> [WHAT IS NEEDED] Transcribed word for word, the lines below from the one with "36 393 5.09" through the last line of the records form the answer; no picture is to be included.

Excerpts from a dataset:
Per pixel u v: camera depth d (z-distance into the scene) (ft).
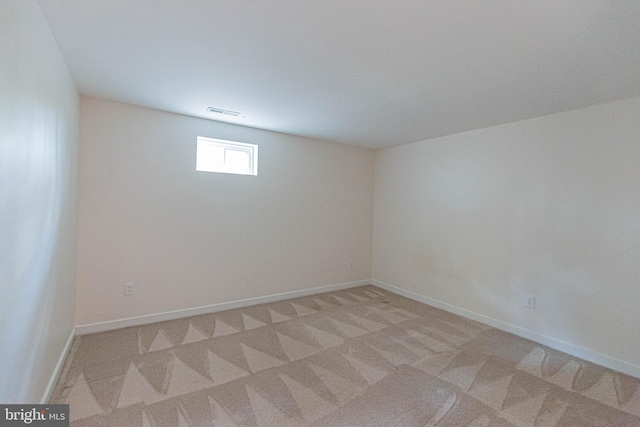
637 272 7.36
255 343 8.56
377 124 10.62
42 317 5.32
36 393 5.09
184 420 5.44
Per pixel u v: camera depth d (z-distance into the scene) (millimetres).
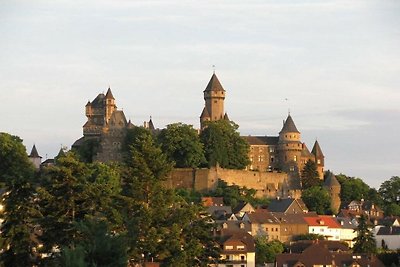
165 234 156625
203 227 167875
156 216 159250
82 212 154375
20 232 155750
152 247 153500
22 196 159875
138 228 151000
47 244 150750
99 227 114688
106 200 155875
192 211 164375
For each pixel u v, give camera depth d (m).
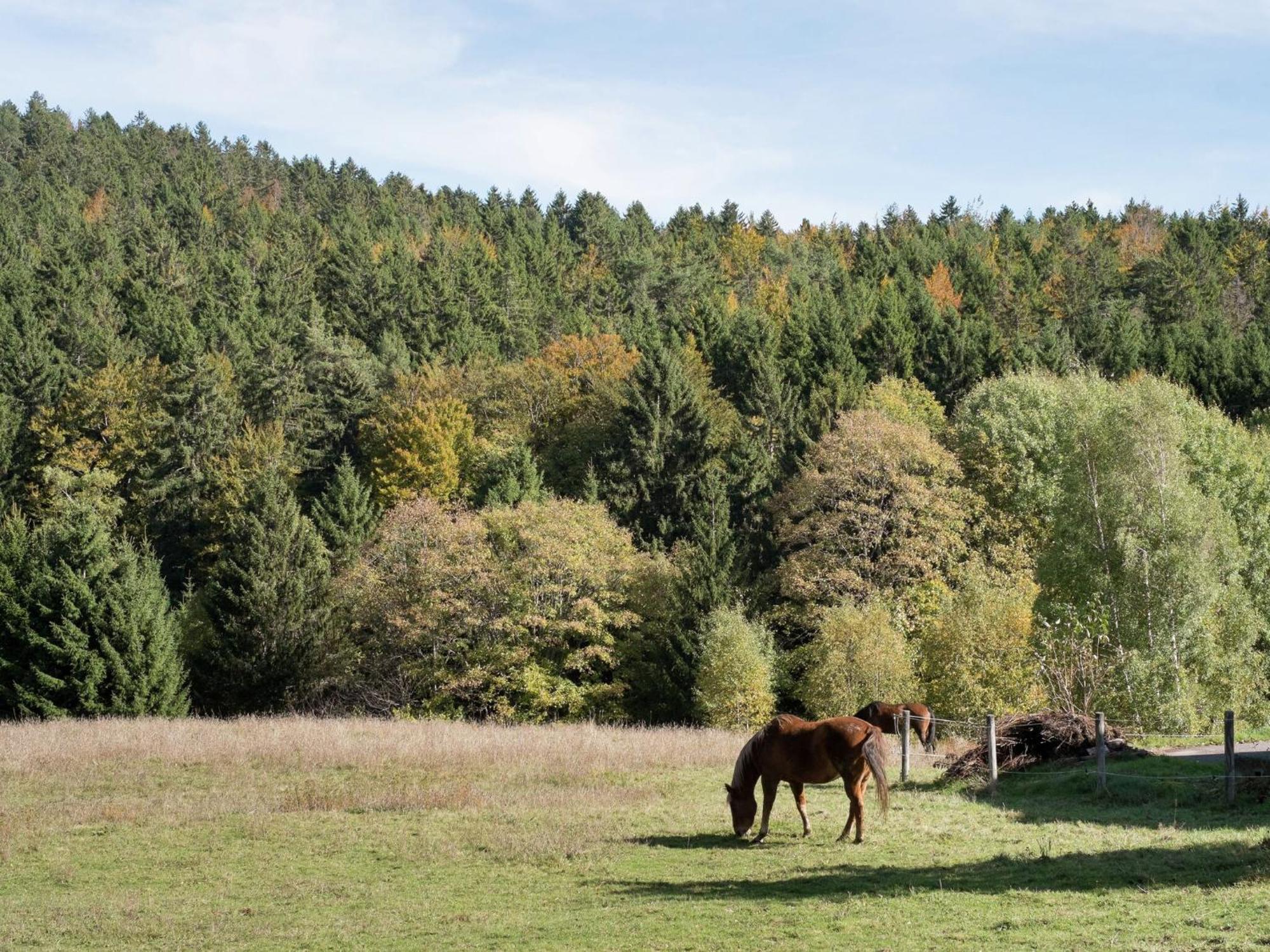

> [TASK ANSWER]
36 393 5.09
184 420 5.44
Per pixel u v: camera depth d (z-distance into the scene) (millimetres).
165 234 156625
203 227 167875
156 216 159250
82 212 154375
20 232 155750
152 247 153500
22 196 159875
138 228 151000
47 244 150750
99 227 114688
106 200 155875
192 211 164375
For each pixel u v, give camera depth d (m).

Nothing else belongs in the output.